WORK ITEM A. Retype the part of the Cost Metrics Aggregator overview that begins at the words "The Cost Metrics" and stops after the words "via OpenShift CronJobs.".

SOURCE TEXT.
Cost Metrics Aggregator

The Cost Metrics Aggregator is a Go-based application for collecting and aggregating cost-related metrics from Kubernetes clusters, focusing on node vCPU utilization and pod CPU usage for subscription purposes. It stores data in a PostgreSQL database with partitioned tables for efficient time-series management. The application is deployed on OpenShift with automated image builds via Quay.io and supports local development with Podman.

Features

Collects node metrics (e.g., core count) and pod metrics (e.g., CPU usage and request seconds) from clusters.
Stores data in PostgreSQL with UUID-based identifiers and range-partitioned tables for time-series data.
Aggregates daily node and pod metrics for efficient querying (e.g., total hours and effective core seconds).
Manages database partitions with automated creation and deletion via OpenShift CronJobs.
Provides RESTful API endpoints to upload metrics and query node and pod data.

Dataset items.
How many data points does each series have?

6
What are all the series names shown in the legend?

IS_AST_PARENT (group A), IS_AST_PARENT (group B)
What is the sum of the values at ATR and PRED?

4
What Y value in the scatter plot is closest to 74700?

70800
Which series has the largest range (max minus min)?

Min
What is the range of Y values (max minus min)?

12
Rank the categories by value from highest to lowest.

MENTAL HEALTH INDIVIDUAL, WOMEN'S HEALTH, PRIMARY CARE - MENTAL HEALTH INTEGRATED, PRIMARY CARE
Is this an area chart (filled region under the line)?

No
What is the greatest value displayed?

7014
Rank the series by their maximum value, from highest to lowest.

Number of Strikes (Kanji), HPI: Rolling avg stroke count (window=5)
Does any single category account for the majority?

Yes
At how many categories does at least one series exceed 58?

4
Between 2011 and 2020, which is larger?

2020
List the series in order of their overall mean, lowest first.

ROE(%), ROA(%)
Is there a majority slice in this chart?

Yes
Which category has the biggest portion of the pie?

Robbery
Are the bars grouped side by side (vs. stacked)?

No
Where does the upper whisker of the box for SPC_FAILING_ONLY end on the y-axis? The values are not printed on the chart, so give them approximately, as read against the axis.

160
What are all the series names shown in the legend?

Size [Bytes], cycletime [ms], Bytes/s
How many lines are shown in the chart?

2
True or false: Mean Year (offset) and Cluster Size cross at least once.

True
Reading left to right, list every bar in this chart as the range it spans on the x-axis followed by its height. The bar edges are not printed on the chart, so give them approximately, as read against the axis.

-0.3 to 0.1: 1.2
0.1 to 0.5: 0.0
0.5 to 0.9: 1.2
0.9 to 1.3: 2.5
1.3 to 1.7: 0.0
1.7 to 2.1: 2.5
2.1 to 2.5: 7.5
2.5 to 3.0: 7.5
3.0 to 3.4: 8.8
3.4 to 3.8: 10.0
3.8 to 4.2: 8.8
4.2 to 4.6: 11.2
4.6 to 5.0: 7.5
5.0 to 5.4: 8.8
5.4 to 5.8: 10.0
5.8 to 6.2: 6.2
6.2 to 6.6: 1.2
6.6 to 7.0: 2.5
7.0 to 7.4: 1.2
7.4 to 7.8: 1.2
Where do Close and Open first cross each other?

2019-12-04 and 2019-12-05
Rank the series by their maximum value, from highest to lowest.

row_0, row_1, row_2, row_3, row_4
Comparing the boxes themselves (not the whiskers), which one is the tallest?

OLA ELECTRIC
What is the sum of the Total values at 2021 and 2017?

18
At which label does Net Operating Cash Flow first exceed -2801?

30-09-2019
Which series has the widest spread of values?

WORK ITEM B. How many lines of the listing contain the word "give"? Reply with the number alone.

YOUR SOLUTION A.
The Cost Metrics Aggregator is a Go-based application for collecting and aggregating cost-related metrics from Kubernetes clusters, focusing on node vCPU utilization and pod CPU usage for subscription purposes. It stores data in a PostgreSQL database with partitioned tables for efficient time-series management. The application is deployed on OpenShift with automated image builds via Quay.io and supports local development with Podman.

Features

Collects node metrics (e.g., core count) and pod metrics (e.g., CPU usage and request seconds) from clusters.
Stores data in PostgreSQL with UUID-based identifiers and range-partitioned tables for time-series data.
Aggregates daily node and pod metrics for efficient querying (e.g., total hours and effective core seconds).
Manages database partitions with automated creation and deletion via OpenShift CronJobs.

YOUR SOLUTION B. 2